Oliveira, su Horacio Oliveira de Rayuela, decía: “Nadie negará que el
problema de la realidad tiene que plantearse en términos colectivos, no en la
mera salvación de algunos elegidos. Hombres realizados, hombres que han dado el
salto afuera del tiempo, y que se han integrado en una suma, por decirlo así...
Sí, supongo que los ha habido y los hay. Pero no basta, yo siento que mi
salvación suponiendo que pudiera alcanzarla, tiene que ser también la salvación
de todos, hasta el último de los hombres.
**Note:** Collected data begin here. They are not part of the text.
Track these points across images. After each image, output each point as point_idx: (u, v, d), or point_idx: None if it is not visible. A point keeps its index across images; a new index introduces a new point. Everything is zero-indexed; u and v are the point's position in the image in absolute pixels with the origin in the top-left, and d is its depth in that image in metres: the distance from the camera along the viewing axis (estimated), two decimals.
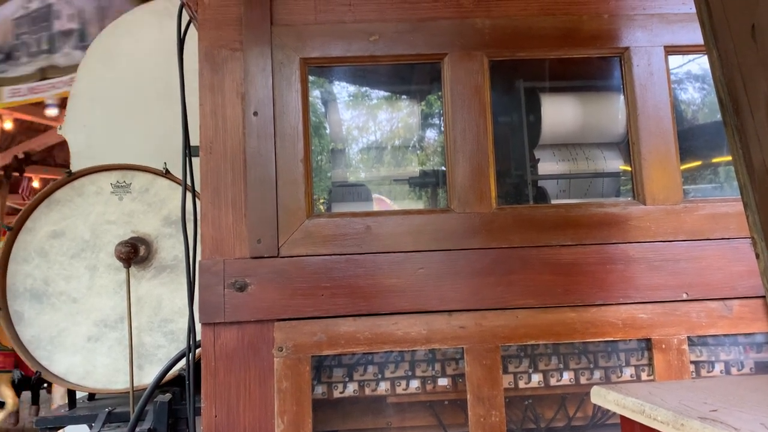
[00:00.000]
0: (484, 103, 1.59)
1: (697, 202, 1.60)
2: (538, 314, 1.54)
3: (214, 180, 1.54)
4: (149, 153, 2.55)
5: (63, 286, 2.22)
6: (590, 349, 1.63)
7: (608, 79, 1.86)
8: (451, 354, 1.59)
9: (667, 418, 0.89)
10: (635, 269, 1.56)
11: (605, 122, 1.91)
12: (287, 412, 1.47)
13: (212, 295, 1.49)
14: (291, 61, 1.57)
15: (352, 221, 1.54)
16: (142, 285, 2.23)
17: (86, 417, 2.14)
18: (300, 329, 1.50)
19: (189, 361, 1.70)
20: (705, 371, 1.62)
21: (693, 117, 2.14)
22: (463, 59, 1.60)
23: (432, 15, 1.62)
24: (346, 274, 1.52)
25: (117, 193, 2.27)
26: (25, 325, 2.19)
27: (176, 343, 2.20)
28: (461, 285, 1.53)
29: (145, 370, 2.18)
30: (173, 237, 2.25)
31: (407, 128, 2.05)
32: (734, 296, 1.57)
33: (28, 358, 2.16)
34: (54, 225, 2.24)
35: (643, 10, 1.65)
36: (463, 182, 1.56)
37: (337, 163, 2.03)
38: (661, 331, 1.55)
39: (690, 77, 2.11)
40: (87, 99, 3.05)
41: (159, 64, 2.94)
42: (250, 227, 1.52)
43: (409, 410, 1.63)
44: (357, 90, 2.11)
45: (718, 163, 2.04)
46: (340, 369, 1.59)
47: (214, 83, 1.57)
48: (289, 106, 1.56)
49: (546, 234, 1.56)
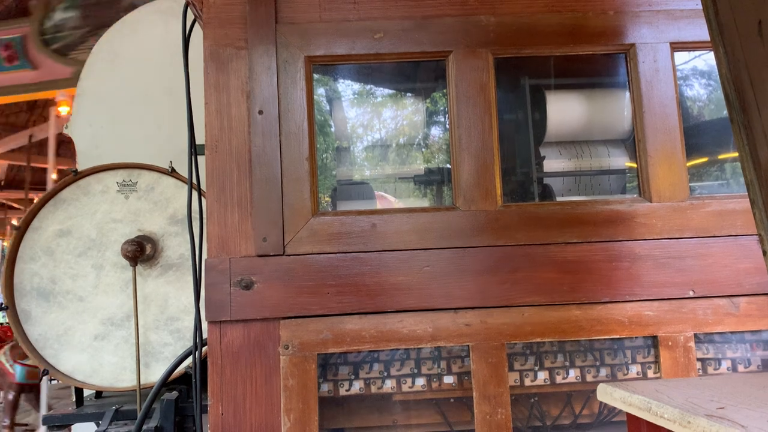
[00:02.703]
0: (490, 101, 1.58)
1: (704, 199, 1.59)
2: (544, 312, 1.53)
3: (219, 178, 1.55)
4: (155, 152, 2.56)
5: (70, 285, 2.23)
6: (596, 346, 1.63)
7: (614, 76, 1.86)
8: (457, 352, 1.59)
9: (673, 415, 0.89)
10: (641, 266, 1.55)
11: (611, 119, 1.90)
12: (293, 409, 1.48)
13: (218, 293, 1.49)
14: (296, 59, 1.57)
15: (357, 219, 1.54)
16: (148, 283, 2.24)
17: (93, 415, 2.15)
18: (306, 327, 1.50)
19: (195, 359, 1.71)
20: (712, 369, 1.62)
21: (699, 113, 2.13)
22: (468, 57, 1.59)
23: (437, 12, 1.62)
24: (351, 272, 1.52)
25: (123, 192, 2.28)
26: (33, 324, 2.20)
27: (183, 341, 2.21)
28: (467, 283, 1.53)
29: (151, 368, 2.19)
30: (179, 235, 2.25)
31: (412, 126, 2.05)
32: (741, 293, 1.56)
33: (36, 356, 2.17)
34: (60, 224, 2.25)
35: (648, 6, 1.65)
36: (468, 180, 1.56)
37: (342, 161, 2.03)
38: (667, 328, 1.54)
39: (696, 73, 2.10)
40: (93, 98, 3.06)
41: (164, 63, 2.94)
42: (255, 225, 1.52)
43: (414, 408, 1.64)
44: (362, 88, 2.11)
45: (725, 160, 2.03)
46: (346, 367, 1.59)
47: (219, 82, 1.58)
48: (294, 104, 1.56)
49: (552, 231, 1.56)
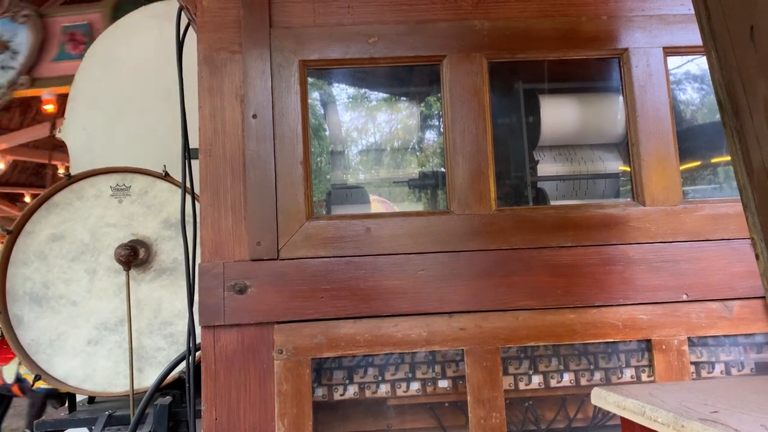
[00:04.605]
0: (484, 105, 1.59)
1: (697, 203, 1.60)
2: (538, 316, 1.54)
3: (213, 182, 1.54)
4: (148, 156, 2.56)
5: (63, 290, 2.22)
6: (590, 350, 1.63)
7: (607, 80, 1.86)
8: (452, 356, 1.59)
9: (667, 419, 0.89)
10: (635, 270, 1.56)
11: (604, 123, 1.91)
12: (287, 414, 1.47)
13: (212, 298, 1.49)
14: (290, 63, 1.57)
15: (352, 223, 1.54)
16: (141, 288, 2.23)
17: (86, 420, 2.14)
18: (300, 331, 1.50)
19: (189, 364, 1.70)
20: (705, 372, 1.62)
21: (692, 117, 2.14)
22: (462, 61, 1.60)
23: (431, 17, 1.62)
24: (346, 276, 1.52)
25: (116, 196, 2.27)
26: (25, 329, 2.19)
27: (176, 345, 2.20)
28: (461, 287, 1.53)
29: (145, 372, 2.18)
30: (173, 240, 2.25)
31: (406, 130, 2.05)
32: (734, 297, 1.56)
33: (28, 361, 2.16)
34: (53, 228, 2.24)
35: (641, 11, 1.65)
36: (462, 184, 1.56)
37: (336, 165, 2.03)
38: (661, 332, 1.55)
39: (689, 77, 2.11)
40: (86, 102, 3.06)
41: (158, 67, 2.94)
42: (249, 230, 1.52)
43: (409, 412, 1.63)
44: (356, 92, 2.11)
45: (718, 164, 2.04)
46: (340, 371, 1.59)
47: (213, 86, 1.57)
48: (288, 108, 1.56)
49: (546, 235, 1.56)
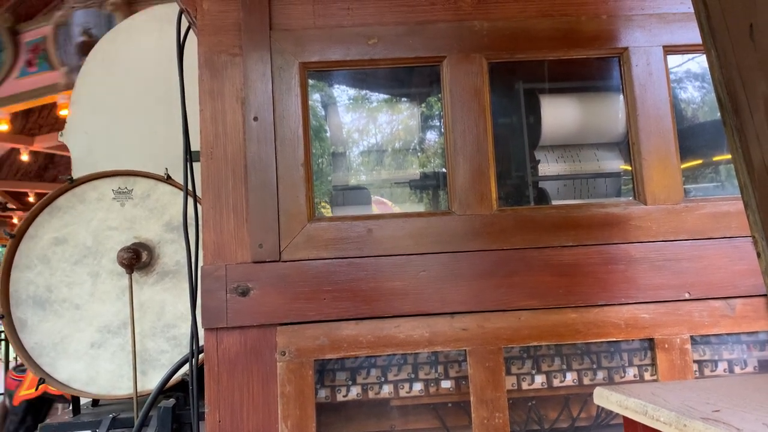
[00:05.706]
0: (484, 105, 1.59)
1: (698, 201, 1.60)
2: (540, 315, 1.54)
3: (215, 185, 1.55)
4: (150, 159, 2.56)
5: (66, 293, 2.22)
6: (593, 349, 1.63)
7: (607, 79, 1.86)
8: (454, 356, 1.59)
9: (669, 418, 0.89)
10: (637, 269, 1.56)
11: (605, 123, 1.91)
12: (291, 416, 1.47)
13: (214, 300, 1.49)
14: (290, 65, 1.57)
15: (353, 225, 1.54)
16: (144, 291, 2.23)
17: (90, 423, 2.15)
18: (302, 333, 1.50)
19: (192, 366, 1.71)
20: (708, 370, 1.62)
21: (693, 115, 2.14)
22: (462, 61, 1.60)
23: (430, 18, 1.62)
24: (348, 277, 1.52)
25: (119, 199, 2.28)
26: (29, 332, 2.19)
27: (179, 348, 2.20)
28: (463, 287, 1.53)
29: (148, 375, 2.19)
30: (175, 242, 2.25)
31: (407, 131, 2.05)
32: (736, 295, 1.56)
33: (32, 365, 2.16)
34: (56, 232, 2.24)
35: (641, 10, 1.65)
36: (463, 184, 1.56)
37: (337, 166, 2.03)
38: (663, 330, 1.55)
39: (689, 76, 2.10)
40: (88, 105, 3.06)
41: (159, 69, 2.94)
42: (251, 232, 1.52)
43: (412, 413, 1.63)
44: (357, 93, 2.11)
45: (719, 162, 2.04)
46: (343, 372, 1.59)
47: (214, 88, 1.58)
48: (289, 110, 1.56)
49: (547, 235, 1.56)
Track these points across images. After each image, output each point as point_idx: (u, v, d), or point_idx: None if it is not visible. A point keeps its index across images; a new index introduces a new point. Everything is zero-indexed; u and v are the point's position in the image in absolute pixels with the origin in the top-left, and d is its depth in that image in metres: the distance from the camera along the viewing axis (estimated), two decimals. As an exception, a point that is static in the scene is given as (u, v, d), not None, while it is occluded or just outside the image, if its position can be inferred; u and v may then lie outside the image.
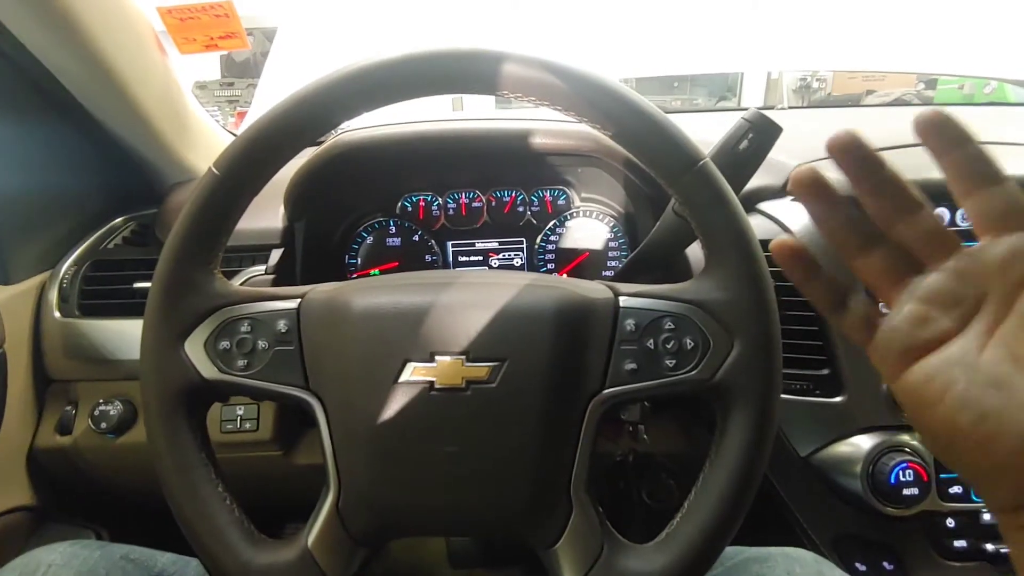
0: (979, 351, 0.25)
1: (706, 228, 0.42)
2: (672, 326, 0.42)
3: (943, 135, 0.26)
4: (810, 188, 0.28)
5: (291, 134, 0.42)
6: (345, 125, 0.51)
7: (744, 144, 0.52)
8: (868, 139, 0.27)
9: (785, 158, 0.70)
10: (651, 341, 0.42)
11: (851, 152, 0.27)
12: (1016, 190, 0.25)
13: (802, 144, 0.71)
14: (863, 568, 0.63)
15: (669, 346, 0.42)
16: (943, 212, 0.63)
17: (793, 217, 0.66)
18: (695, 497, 0.41)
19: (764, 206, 0.69)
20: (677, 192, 0.42)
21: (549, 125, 0.71)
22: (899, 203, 0.27)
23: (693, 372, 0.41)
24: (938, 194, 0.31)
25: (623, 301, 0.43)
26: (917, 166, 0.32)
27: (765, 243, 0.42)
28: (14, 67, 0.64)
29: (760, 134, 0.52)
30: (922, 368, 0.27)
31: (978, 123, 0.26)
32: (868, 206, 0.28)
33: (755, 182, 0.56)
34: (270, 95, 0.42)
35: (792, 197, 0.68)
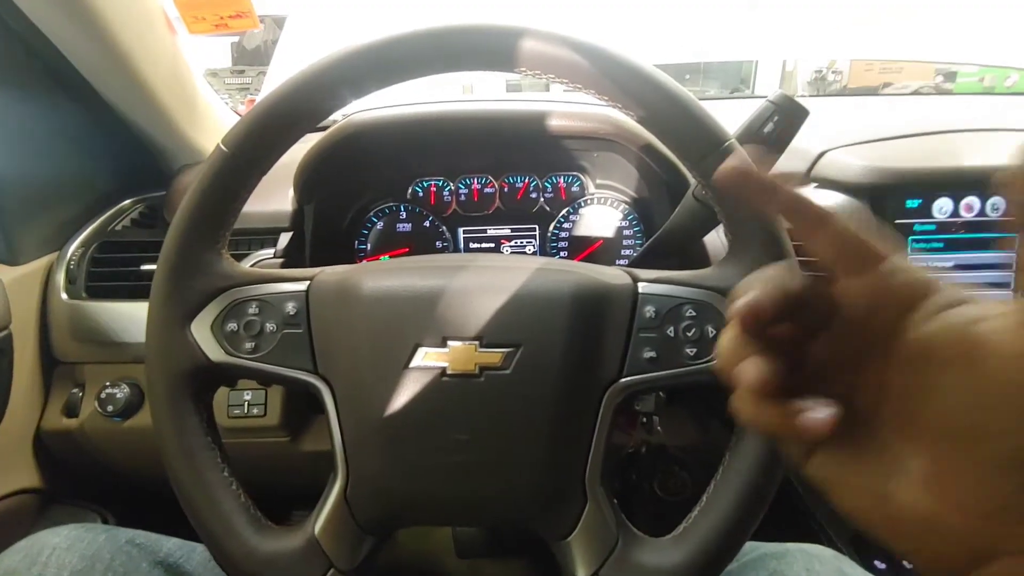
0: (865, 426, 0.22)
1: (731, 212, 0.40)
2: (693, 313, 0.41)
3: (751, 188, 0.24)
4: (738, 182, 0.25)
5: (302, 110, 0.41)
6: (355, 106, 0.50)
7: (769, 127, 0.50)
8: (750, 168, 0.24)
9: (806, 144, 0.68)
10: (671, 329, 0.41)
11: (743, 185, 0.24)
12: (842, 224, 0.22)
13: (823, 131, 0.69)
14: (883, 566, 0.62)
15: (690, 334, 0.40)
16: (973, 200, 0.61)
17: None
18: (714, 490, 0.40)
19: (785, 194, 0.67)
20: (700, 174, 0.41)
21: (566, 107, 0.69)
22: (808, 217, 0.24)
23: (714, 361, 0.40)
24: (963, 182, 0.28)
25: (642, 287, 0.42)
26: (936, 153, 0.30)
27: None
28: (23, 46, 0.63)
29: (786, 117, 0.50)
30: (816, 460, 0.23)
31: (1001, 109, 0.24)
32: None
33: (774, 168, 0.54)
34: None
35: (816, 184, 0.66)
Y eso, viejo... Ya no estamos en los
campos de Asís, ya no podemos esperar que el ejemplo de un santo siembre la
santidad, que cada gurú sea la salvación de todos los discípulos”. Cortázar
cedió derechos de autor en pro de Nicaragua, se enfrentó a unos y a otros,
pues, como solía repetir, “jamás escribiré expresamente para nadie, mayorías o
minorías”, y fue en sí mismo una revolución estética y literaria. Sin lo
sagrado del mandala, pero con el juego de una rayuela, siempre.